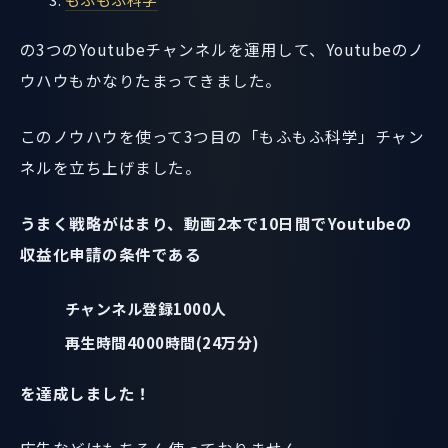
の3つのYoutubeチャンネルを運用して、Youtubeのノ
ウハウもかなりたまってきました。
このノウハウを使って3つ目の「もふもふ科学」チャン
ネルを立ち上げました。
うまく戦略がはまり、動画2本で10日間でYoutubeの
収益化申請の条件である
チャンネル登録1000人
再生時間4000時間(24万分)
を達成しました！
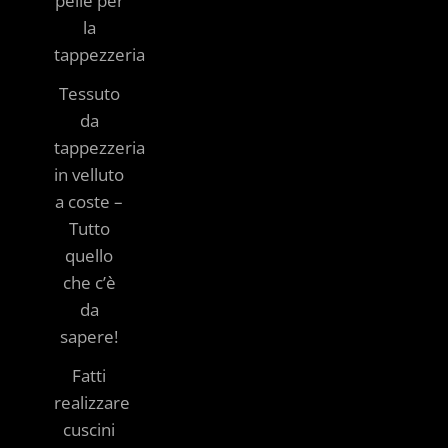
pelle per
la
tappezzeria
Tessuto
da
tappezzeria
in velluto
a coste –
Tutto
quello
che c’è
da
sapere!
Fatti
realizzare
cuscini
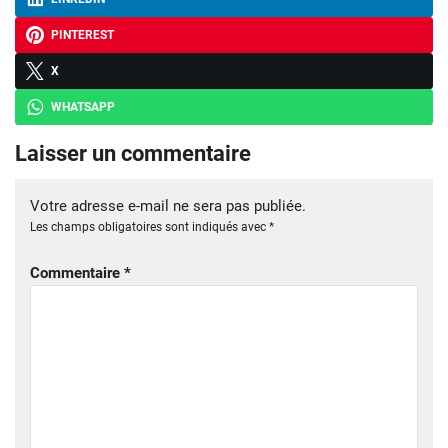
PINTEREST
X
WHATSAPP
Laisser un commentaire
Votre adresse e-mail ne sera pas publiée.
Les champs obligatoires sont indiqués avec
*
Commentaire
*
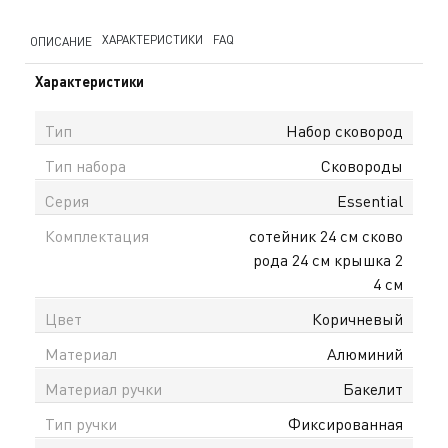
ХАРАКТЕРИСТИКИ
FAQ
ОПИСАНИЕ
Характеристики
Тип
Набор сковород
Тип набора
Сковороды
Серия
Essential
Комплектация
сотейник 24 см сково
рода 24 см крышка 2
4 см
Цвет
Коричневый
Материал
Алюминий
Материал ручки
Бакелит
Тип ручки
Фиксированная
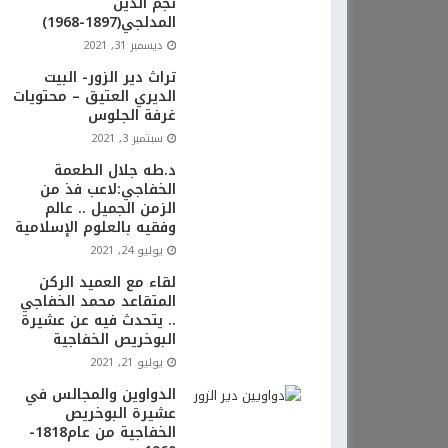
نجم الدين
المدلجي(1897-1968)
ديسمبر 31, 2021
تراث دير الزور- البيت
الديري العتيق – محتويات
غرفة الجلوس
سبتمبر 3, 2021
د.طه جلال الطعمة
الخفاجي:لاعب فذ من
الزمن الجميل .. عالم
وفقيه بالعلوم الإسلامية
يوليو 24, 2021
لقاء مع العميد الركن
المتقاعد محمد الخفاجي
.. يتحدث فيه عن عشيرة
البوخريص الخفاجية
يوليو 21, 2021
الدواوين والمجالس في
عشيرة البوخريص
الخفاجية من عام1818-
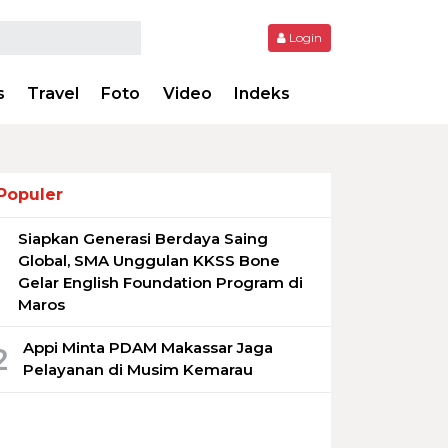
Login
s
Travel
Foto
Video
Indeks
Populer
Siapkan Generasi Berdaya Saing
1
Global, SMA Unggulan KKSS Bone
Gelar English Foundation Program di
Maros
Appi Minta PDAM Makassar Jaga
2
Pelayanan di Musim Kemarau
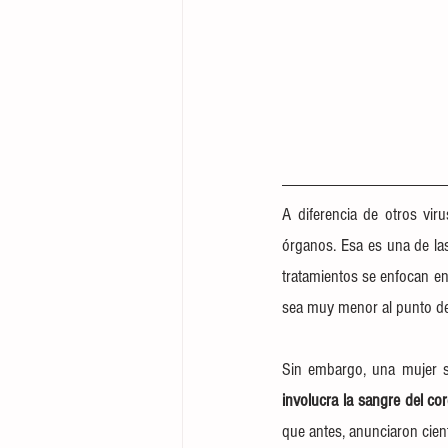
A diferencia de otros viru
órganos. Esa es una de las
tratamientos se enfocan en
sea muy menor al punto de 
Sin embargo, una mujer se
involucra la sangre del co
que antes, anunciaron cient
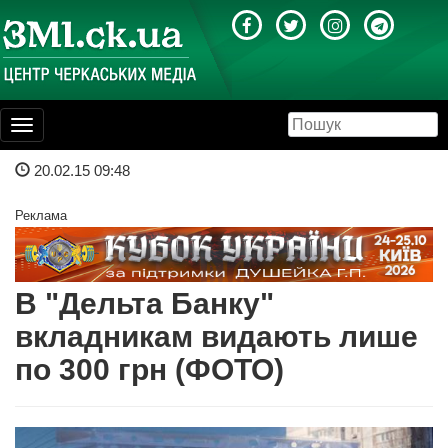
Toggle
navigation
20.02.15 09:48
Реклама
В "Дельта Банку"
вкладникам видають лише
по 300 грн (ФОТО)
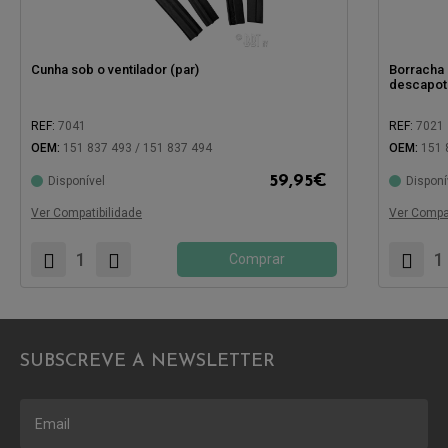
Cunha sob o ventilador (par)
Borracha 
descapotá
REF:
7041
REF:
7021
OEM:
151 837 493 / 151 837 494
OEM:
151 
59,95
€
Disponível
Disponí
Compatível com:
Compatíve
Ver Compatibilidade
Ver Compat
Comprar
SUBSCREVE A NEWSLETTER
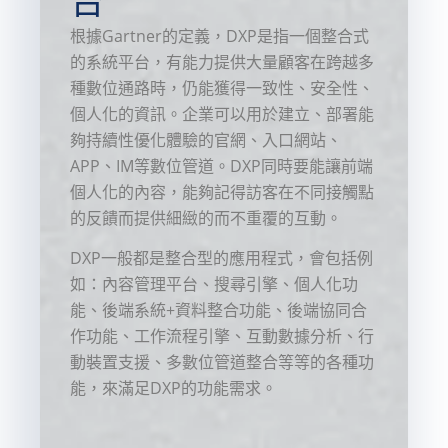
台
根據Gartner的定義，DXP是指一個整合式
的系統平台，有能力提供大量顧客在跨越多
種數位通路時，仍能獲得一致性、安全性、
個人化的資訊。企業可以用於建立、部署能
夠持續性優化體驗的官網、入口網站、
APP、IM等數位管道。DXP同時要能讓前端
個人化的內容，能夠記得訪客在不同接觸點
的反饋而提供細緻的而不重覆的互動。
DXP一般都是整合型的應用程式，會包括例
如：內容管理平台、搜尋引擎、個人化功
能、後端系統+資料整合功能、後端協同合
作功能、工作流程引擎、互動數據分析、行
動裝置支援、多數位管道整合等等的各種功
能，來滿足DXP的功能需求。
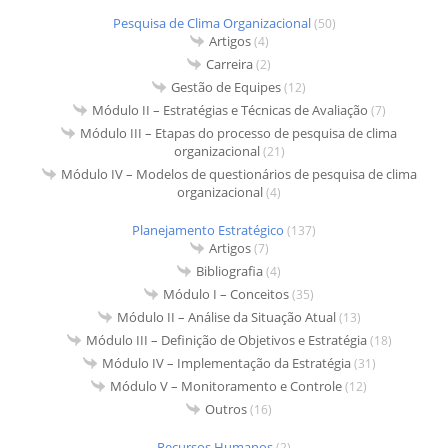
Pesquisa de Clima Organizacional
(50)
Artigos
(4)
Carreira
(2)
Gestão de Equipes
(12)
Módulo II – Estratégias e Técnicas de Avaliação
(7)
Módulo III – Etapas do processo de pesquisa de clima
organizacional
(21)
Módulo IV – Modelos de questionários de pesquisa de clima
organizacional
(4)
Planejamento Estratégico
(137)
Artigos
(7)
Bibliografia
(4)
Módulo I – Conceitos
(35)
Módulo II – Análise da Situação Atual
(13)
Módulo III – Definição de Objetivos e Estratégia
(18)
Módulo IV – Implementação da Estratégia
(31)
Módulo V – Monitoramento e Controle
(12)
Outros
(16)
Recursos Humanos
(2)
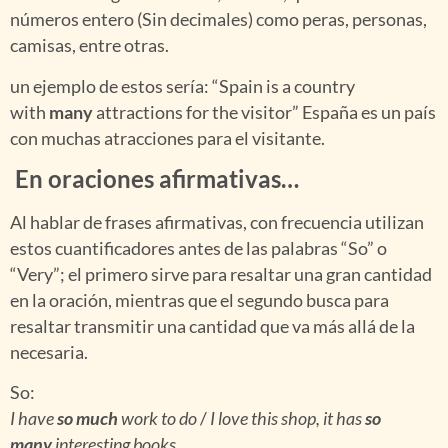
números entero (Sin decimales) como peras, personas,
camisas, entre otras.
un ejemplo de estos sería: “Spain is a country
with
many
attractions for the visitor” España es un país
con muchas atracciones para el visitante.
En oraciones afirmativas…
Al hablar de frases afirmativas, con frecuencia utilizan
estos cuantificadores antes de las palabras “So” o
“Very”; el primero sirve para resaltar una gran cantidad
en la oración, mientras que el segundo busca para
resaltar transmitir una cantidad que va más allá de la
necesaria.
So:
I have
so much
work to do
/
I love this shop, it has
so
many
interesting books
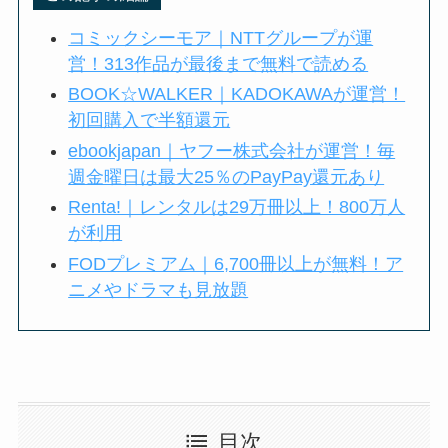
コミックシーモア｜NTTグループが運
営！313作品が最後まで無料で読める
BOOK☆WALKER｜KADOKAWAが運営！
初回購入で半額還元
ebookjapan｜ヤフー株式会社が運営！毎
週金曜日は最大25％のPayPay還元あり
Renta!｜レンタルは29万冊以上！800万人
が利用
FODプレミアム｜6,700冊以上が無料！ア
ニメやドラマも見放題
目次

# Task objective
What is needed is an exact copy of the entries above, with no images in it.

# Output for this exercise
の3つのYoutubeチャンネルを運用して、Youtubeのノ
ウハウもかなりたまってきました。
このノウハウを使って3つ目の「もふもふ科学」チャン
ネルを立ち上げました。
うまく戦略がはまり、動画2本で10日間でYoutubeの
収益化申請の条件である
チャンネル登録1000人
再生時間4000時間(24万分)
を達成しました！
pelle per
la
tappezzeria
Tessuto
da
tappezzeria
in velluto
a coste –
Tutto
quello
che c’è
da
sapere!
Fatti
realizzare
cuscini
PINTEREST
X
WHATSAPP
Laisser un commentaire
Votre adresse e-mail ne sera pas publiée.
Les champs obligatoires sont indiqués avec
*
Commentaire
*
ХАРАКТЕРИСТИКИ
FAQ
ОПИСАНИЕ
Характеристики
Тип
Набор сковород
Тип набора
Сковороды
Серия
Essential
Комплектация
сотейник 24 см сково
рода 24 см крышка 2
4 см
Цвет
Коричневый
Материал
Алюминий
Материал ручки
Бакелит
Тип ручки
Фиксированная
نجم الدين
المدلجي(1897-1968)
ديسمبر 31, 2021
تراث دير الزور- البيت
الديري العتيق – محتويات
غرفة الجلوس
سبتمبر 3, 2021
د.طه جلال الطعمة
الخفاجي:لاعب فذ من
الزمن الجميل .. عالم
وفقيه بالعلوم الإسلامية
يوليو 24, 2021
لقاء مع العميد الركن
المتقاعد محمد الخفاجي
.. يتحدث فيه عن عشيرة
البوخريص الخفاجية
يوليو 21, 2021
الدواوين والمجالس في
عشيرة البوخريص
الخفاجية من عام1818-
Login
s
Travel
Foto
Video
Indeks
Populer
Siapkan Generasi Berdaya Saing
1
Global, SMA Unggulan KKSS Bone
Gelar English Foundation Program di
Maros
Appi Minta PDAM Makassar Jaga
2
Pelayanan di Musim Kemarau
A diferencia de otros viru
órganos. Esa es una de las
tratamientos se enfocan en
sea muy menor al punto de 
Sin embargo, una mujer se
involucra la sangre del co
que antes, anunciaron cient
Toggle
navigation
20.02.15 09:48
Реклама
В "Дельта Банку"
вкладникам видають лише
по 300 грн (ФОТО)
Cunha sob o ventilador (par)
Borracha 
descapotá
REF:
7041
REF:
7021
OEM:
151 837 493 / 151 837 494
OEM:
151 
59,95
€
Disponível
Disponí
Compatível com:
Compatíve
Ver Compatibilidade
Ver Compat
Comprar
SUBSCREVE A NEWSLETTER
台
根據Gartner的定義，DXP是指一個整合式
的系統平台，有能力提供大量顧客在跨越多
種數位通路時，仍能獲得一致性、安全性、
個人化的資訊。企業可以用於建立、部署能
夠持續性優化體驗的官網、入口網站、
APP、IM等數位管道。DXP同時要能讓前端
個人化的內容，能夠記得訪客在不同接觸點
的反饋而提供細緻的而不重覆的互動。
DXP一般都是整合型的應用程式，會包括例
如：內容管理平台、搜尋引擎、個人化功
能、後端系統+資料整合功能、後端協同合
作功能、工作流程引擎、互動數據分析、行
動裝置支援、多數位管道整合等等的各種功
能，來滿足DXP的功能需求。
Pesquisa de Clima Organizacional
(50)
Artigos
(4)
Carreira
(2)
Gestão de Equipes
(12)
Módulo II – Estratégias e Técnicas de Avaliação
(7)
Módulo III – Etapas do processo de pesquisa de clima
organizacional
(21)
Módulo IV – Modelos de questionários de pesquisa de clima
organizacional
(4)
Planejamento Estratégico
(137)
Artigos
(7)
Bibliografia
(4)
Módulo I – Conceitos
(35)
Módulo II – Análise da Situação Atual
(13)
Módulo III – Definição de Objetivos e Estratégia
(18)
Módulo IV – Implementação da Estratégia
(31)
Módulo V – Monitoramento e Controle
(12)
Outros
(16)
Recursos Humanos
(2)
números entero (Sin decimales) como peras, personas,
camisas, entre otras.
un ejemplo de estos sería: “Spain is a country
with
many
attractions for the visitor” España es un país
con muchas atracciones para el visitante.
En oraciones afirmativas…
Al hablar de frases afirmativas, con frecuencia utilizan
estos cuantificadores antes de las palabras “So” o
“Very”; el primero sirve para resaltar una gran cantidad
en la oración, mientras que el segundo busca para
resaltar transmitir una cantidad que va más allá de la
necesaria.
So:
I have
so much
work to do
/
I love this shop, it has
so
many
interesting books
コミックシーモア｜NTTグループが運
営！313作品が最後まで無料で読める
BOOK☆WALKER｜KADOKAWAが運営！
初回購入で半額還元
ebookjapan｜ヤフー株式会社が運営！毎
週金曜日は最大25％のPayPay還元あり
Renta!｜レンタルは29万冊以上！800万人
が利用
FODプレミアム｜6,700冊以上が無料！ア
ニメやドラマも見放題
目次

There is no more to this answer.